Fire Stewardship through Indigenous Stories

Join us to learn about Indigenous Fire Stewardship from Indigenous speakers Shyann Thomas, Amy Cardinal Christianson & Brad Marsden.

Event: Fire Stewardship through Indigenous Stories
Location: Zoom. Register here.
Date: Thursday, July 22, 2021 @ 12 pm – 1 pm
Cost: Free 

Register here

**Please register to receive your Zoom link (it will be emailed 48 hours before the event).**

This virtual session will explore Indigenous understandings and experiences relating to the long history of fire stewardship across Turtle Island, and highlight its value and importance in our changing climate.

Wildfires are currently burning across Western North America. Our forests were resilient for thousands of years, but have struggled due to the settler colonial actions impacting traditional practices.

Session facilitator, Shyann Thomas, is an Indigenous youth working with UBC Botanical Garden and Environmental Youth Alliance.

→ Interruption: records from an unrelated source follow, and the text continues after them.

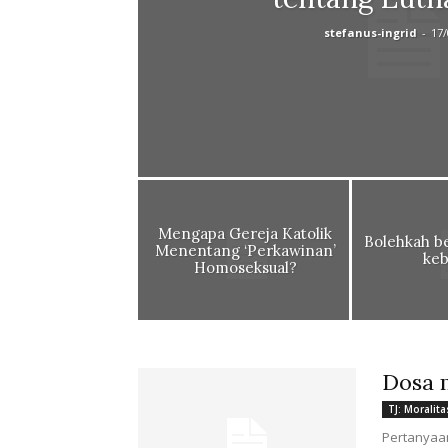
stefanus-ingrid
-
17/
Mengapa Gereja Katolik
Bolehkah b
Menentang ‘Perkawinan’
keb
Homoseksual?
Dosa 
TJ: Moralita
Pertanyaan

She will be sharing why she is interested in fire stewardship, and what meaning and value it brings. Amy Cardinal Christianson is a Fire Research Scientist with Canadian Forest Service, sharing her experiences working with Indigenous wildfire stewardship & revitalizing cultural burning practices. Brad Marsden will be sharing his perspectives on fire and its importance in advancing Truth and Reconciliation for individuals and organizations.

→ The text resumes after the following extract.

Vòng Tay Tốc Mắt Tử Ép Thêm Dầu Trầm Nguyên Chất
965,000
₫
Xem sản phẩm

Session attendees will be invited to ask questions, creating space for an open dialogue about Indigenous perspectives and relations to fire.

About the Speakers

Shyann Thomas is a young Anishinaabe and Secwépemc woman who aims to continue elevating Indigenous Knowledge and learning native plant medicine. She takes pride in her ability to share Indigenous practices in culturally appropriate ways.

Amy Cardinal Christianson is a Métis woman from Treaty 8 territory, currently living in Treaty 6, and a research scientist with the Canadian Forest Service, Natural Resources Canada. Amy is co-author of First Nations Wildfire Evacuations: A Guide for Communities and External Agencies and also co-hosts the Good Fire podcast, which looks at Indigenous fire use around the world.

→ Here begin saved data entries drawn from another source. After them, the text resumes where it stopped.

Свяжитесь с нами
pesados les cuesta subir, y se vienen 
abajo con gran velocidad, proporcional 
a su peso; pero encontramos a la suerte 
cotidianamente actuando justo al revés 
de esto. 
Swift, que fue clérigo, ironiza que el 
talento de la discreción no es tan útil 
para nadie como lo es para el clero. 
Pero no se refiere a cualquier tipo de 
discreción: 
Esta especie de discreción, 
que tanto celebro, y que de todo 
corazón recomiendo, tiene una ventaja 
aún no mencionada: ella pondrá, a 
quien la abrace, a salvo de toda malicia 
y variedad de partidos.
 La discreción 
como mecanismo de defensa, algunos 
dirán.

Brad Marsden is from the Gitksan Nation and provides experiential workshops to facilitate Truth and Reconciliation awareness. He is a Residential School counsellor and facilitator as well as a wellness counsellor. Through his workshops, Brad creates an open and safe space for groups to learn, listen, understand and discuss the impact of residential schools and colonization on communities in Canada. Learn more here.

About the Co-Hosts

This event is co-hosted by Environmental Youth Alliance (EYA) and UBC Botanical Garden. EYA engages youth facing barriers to become environmental stewards and community leaders. We run environmental education and job training programs in Vancouver’s Downtown Eastside. Roots & Shoots is a paid employment training program open to all youth ages 18 – 25 who identify as BIPOC, LGBTQ2, or living with a disability.